Les diététiciens peuvent, dans certains cas, aider les patients à retrouver un poids normal. Mais sans formation médicale adéquate, ils ne peuvent venir à bout de l’ensemble des pathologies associées à l’obésité (problèmes osseux, diabète, dépression, cholestérol, cancer). « C’est une maladie grave, il faut des médecins spécialisés, des infirmières et même des psychologues pour la soigner », ajoute Georges Panotopoulos.

Face à l’immobilisme du gouvernement, certaines municipalités ont tenté de prendre les choses en main. Comme à Chania, en Crète, où la mairie organise des visites de diététiciens dans les écoles et des séminaires culinaires pour promouvoir l’alimentation crétoise. Une initiative saluée mais qui reste marginale, en raison de l’absence de coordination nationale et du manque de moyens, aggravé par la crise.

Car les difficultés économiques actuelles accentuent encore le problème. Les Grecs, en s’imposant un budget plus serré, se tournent désormais plus facilement vers les fast-food, moins chers que les légumes et autres mets traditionnels. « L’obésité est la maladie du pauvre. On ne peut pas demander à un jeune chômeur de manger du poisson deux fois par semaine alors qu’il se vend 40 euros le kilo », confie Georges Panotopoulos. Soit une fortune face aux 2,50 euros que coûtent les gyros qui inondent les rues d’Athènes.

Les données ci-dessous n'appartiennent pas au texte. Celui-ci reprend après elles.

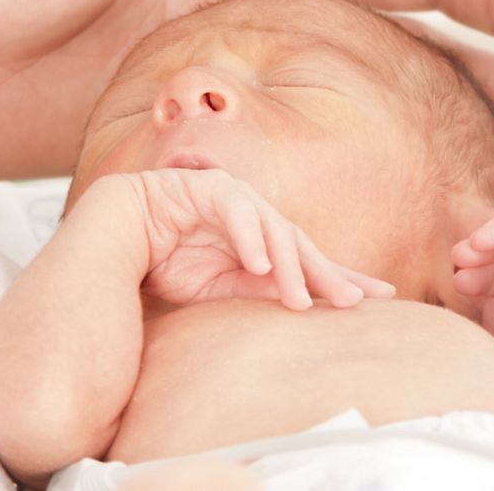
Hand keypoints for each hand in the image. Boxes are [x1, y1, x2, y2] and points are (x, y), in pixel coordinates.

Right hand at [100, 168, 394, 309]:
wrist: (112, 239)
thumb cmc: (163, 264)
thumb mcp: (217, 291)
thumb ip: (255, 290)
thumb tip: (304, 306)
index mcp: (259, 241)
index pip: (307, 260)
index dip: (341, 276)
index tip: (381, 298)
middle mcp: (254, 216)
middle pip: (301, 244)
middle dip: (328, 273)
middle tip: (354, 302)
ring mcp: (233, 197)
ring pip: (273, 228)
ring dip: (288, 265)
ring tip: (302, 301)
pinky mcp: (206, 187)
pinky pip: (235, 210)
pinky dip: (248, 237)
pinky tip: (259, 264)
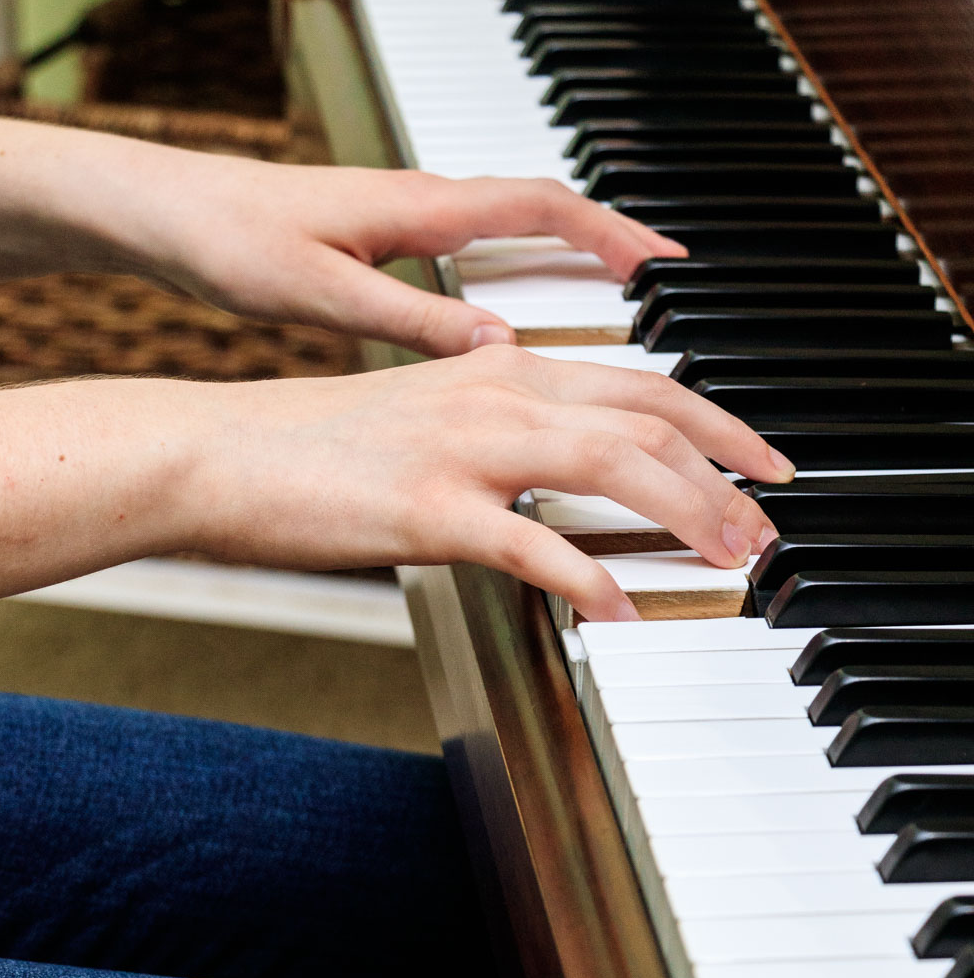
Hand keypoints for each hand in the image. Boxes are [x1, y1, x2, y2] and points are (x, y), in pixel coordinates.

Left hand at [101, 150, 685, 357]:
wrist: (162, 210)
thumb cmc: (228, 240)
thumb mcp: (321, 293)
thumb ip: (412, 320)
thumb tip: (500, 348)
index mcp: (418, 208)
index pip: (542, 206)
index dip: (610, 233)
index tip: (664, 263)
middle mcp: (420, 200)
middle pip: (543, 207)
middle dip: (610, 238)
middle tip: (668, 277)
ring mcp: (402, 214)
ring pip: (510, 222)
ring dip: (568, 248)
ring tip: (617, 289)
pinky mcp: (378, 235)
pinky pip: (473, 240)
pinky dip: (516, 261)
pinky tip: (517, 302)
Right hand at [174, 347, 791, 621]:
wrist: (212, 452)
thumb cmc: (304, 446)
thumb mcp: (415, 416)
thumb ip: (489, 430)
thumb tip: (545, 471)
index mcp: (496, 367)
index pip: (637, 384)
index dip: (715, 424)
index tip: (759, 463)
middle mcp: (493, 393)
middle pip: (647, 419)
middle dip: (725, 474)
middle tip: (765, 527)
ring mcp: (462, 448)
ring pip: (613, 466)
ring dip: (686, 514)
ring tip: (725, 561)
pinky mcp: (426, 510)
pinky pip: (530, 545)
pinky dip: (586, 578)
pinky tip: (618, 610)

« Les Grecs n’ont pas de culture nutritionnelle, ils mangent mal et mangent trop sans différencier le sain du calorique », constate le nutritionniste, dépité et inquiet pour la santé de ses concitoyens. Une chose est sûre : face aux sombres perspectives économiques du pays, son cabinet ne risque pas de désemplir dans les prochaines années.